Aim of the task —
Convert the lines from the one containing "Describe the direction" through the one containing "Answer: facing to the right of the viewer", both included, into a JSON list of strings with one string per line and no blank lines.

[Saved entries]
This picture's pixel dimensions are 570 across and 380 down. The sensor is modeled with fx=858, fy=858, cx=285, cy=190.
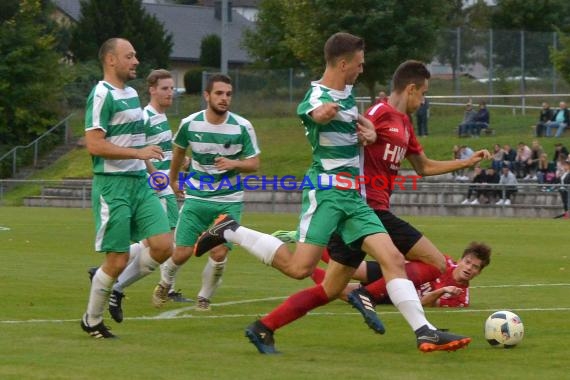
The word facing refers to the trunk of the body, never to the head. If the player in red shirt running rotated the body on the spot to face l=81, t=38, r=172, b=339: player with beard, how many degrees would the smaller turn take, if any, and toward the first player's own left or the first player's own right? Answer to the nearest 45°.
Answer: approximately 135° to the first player's own right

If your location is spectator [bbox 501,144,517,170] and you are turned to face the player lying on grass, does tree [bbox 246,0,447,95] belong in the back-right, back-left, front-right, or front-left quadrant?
back-right

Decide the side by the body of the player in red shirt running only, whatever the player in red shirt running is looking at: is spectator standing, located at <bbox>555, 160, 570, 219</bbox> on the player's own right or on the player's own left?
on the player's own left

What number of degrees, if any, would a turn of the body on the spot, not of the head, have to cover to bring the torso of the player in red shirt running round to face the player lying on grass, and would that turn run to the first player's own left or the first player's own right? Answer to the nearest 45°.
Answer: approximately 135° to the first player's own left

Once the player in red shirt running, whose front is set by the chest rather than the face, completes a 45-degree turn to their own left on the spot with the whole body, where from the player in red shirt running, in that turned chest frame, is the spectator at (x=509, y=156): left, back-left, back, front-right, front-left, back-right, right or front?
left

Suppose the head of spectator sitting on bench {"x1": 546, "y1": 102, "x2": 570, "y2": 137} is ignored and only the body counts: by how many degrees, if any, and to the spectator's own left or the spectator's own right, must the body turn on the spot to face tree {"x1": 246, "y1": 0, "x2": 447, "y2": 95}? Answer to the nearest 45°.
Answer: approximately 90° to the spectator's own right
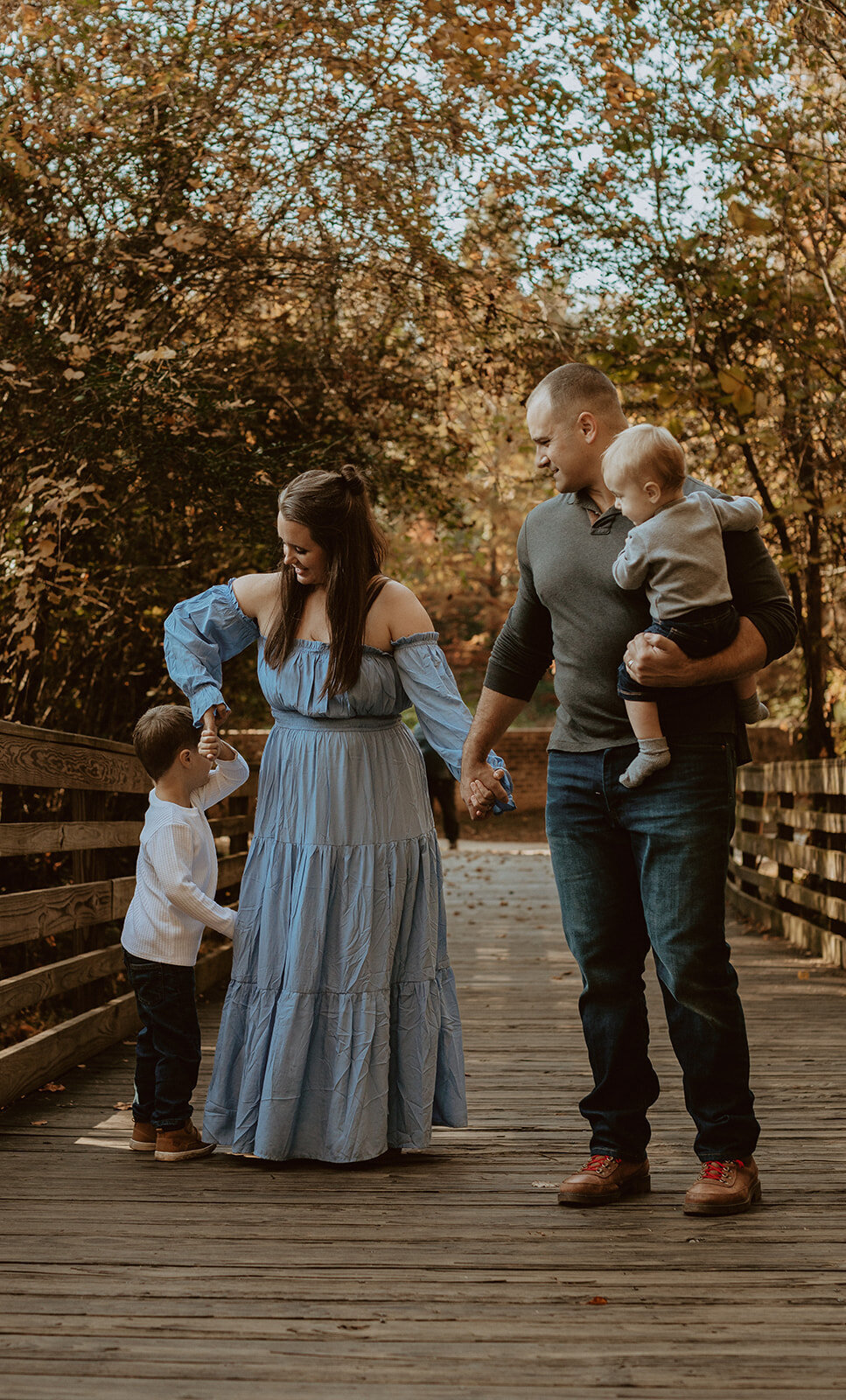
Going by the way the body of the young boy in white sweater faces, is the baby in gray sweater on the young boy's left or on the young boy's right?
on the young boy's right

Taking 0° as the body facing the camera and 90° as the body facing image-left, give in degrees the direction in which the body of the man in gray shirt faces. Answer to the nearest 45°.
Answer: approximately 45°

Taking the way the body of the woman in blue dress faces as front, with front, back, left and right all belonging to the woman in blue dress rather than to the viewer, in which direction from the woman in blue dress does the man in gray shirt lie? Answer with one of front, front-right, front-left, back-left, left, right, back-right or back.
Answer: front-left

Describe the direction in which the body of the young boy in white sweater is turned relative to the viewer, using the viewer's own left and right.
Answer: facing to the right of the viewer

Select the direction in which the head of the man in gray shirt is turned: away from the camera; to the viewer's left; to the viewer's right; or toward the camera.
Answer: to the viewer's left
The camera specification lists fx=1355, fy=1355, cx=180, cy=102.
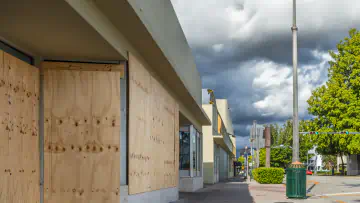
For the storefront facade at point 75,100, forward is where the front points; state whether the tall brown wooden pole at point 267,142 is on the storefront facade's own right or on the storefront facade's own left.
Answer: on the storefront facade's own left

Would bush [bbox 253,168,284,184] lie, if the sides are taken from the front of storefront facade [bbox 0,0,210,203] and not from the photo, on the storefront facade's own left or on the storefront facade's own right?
on the storefront facade's own left

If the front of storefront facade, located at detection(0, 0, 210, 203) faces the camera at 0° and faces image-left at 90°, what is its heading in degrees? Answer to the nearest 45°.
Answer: approximately 315°

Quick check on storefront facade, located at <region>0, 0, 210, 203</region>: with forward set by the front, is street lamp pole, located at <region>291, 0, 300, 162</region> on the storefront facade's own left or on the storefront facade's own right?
on the storefront facade's own left

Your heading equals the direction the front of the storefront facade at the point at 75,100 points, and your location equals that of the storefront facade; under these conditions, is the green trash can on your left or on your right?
on your left
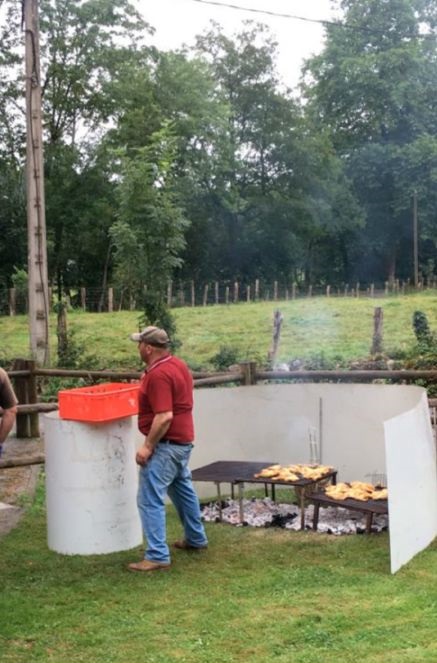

Exercise response —
[
  "Describe the direction in which the body of the young boy in white sweater is turned relative to the viewer, using the viewer's own left and right.",
  "Answer: facing to the right of the viewer"
]